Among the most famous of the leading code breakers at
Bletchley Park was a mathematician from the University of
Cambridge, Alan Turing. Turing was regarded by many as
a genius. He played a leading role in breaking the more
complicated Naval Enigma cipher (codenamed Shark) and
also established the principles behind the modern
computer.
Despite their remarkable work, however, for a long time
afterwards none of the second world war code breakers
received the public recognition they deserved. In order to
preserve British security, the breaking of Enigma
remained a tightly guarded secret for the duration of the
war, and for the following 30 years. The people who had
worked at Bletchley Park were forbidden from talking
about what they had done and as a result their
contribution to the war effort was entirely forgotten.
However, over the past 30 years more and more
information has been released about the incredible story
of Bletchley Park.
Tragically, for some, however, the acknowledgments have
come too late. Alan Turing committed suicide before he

Requirement – Reproduce the entries above word for word, keeping their original line breaks.

Result –
Among the most famous of the leading code breakers at
Bletchley Park was a mathematician from the University of
Cambridge, Alan Turing. Turing was regarded by many as
a genius. He played a leading role in breaking the more
complicated Naval Enigma cipher (codenamed Shark) and
also established the principles behind the modern
computer.
Despite their remarkable work, however, for a long time
afterwards none of the second world war code breakers
received the public recognition they deserved. In order to
preserve British security, the breaking of Enigma
remained a tightly guarded secret for the duration of the
war, and for the following 30 years. The people who had
worked at Bletchley Park were forbidden from talking
about what they had done and as a result their
contribution to the war effort was entirely forgotten.
However, over the past 30 years more and more
information has been released about the incredible story
of Bletchley Park.
Tragically, for some, however, the acknowledgments have
come too late. Alan Turing committed suicide before he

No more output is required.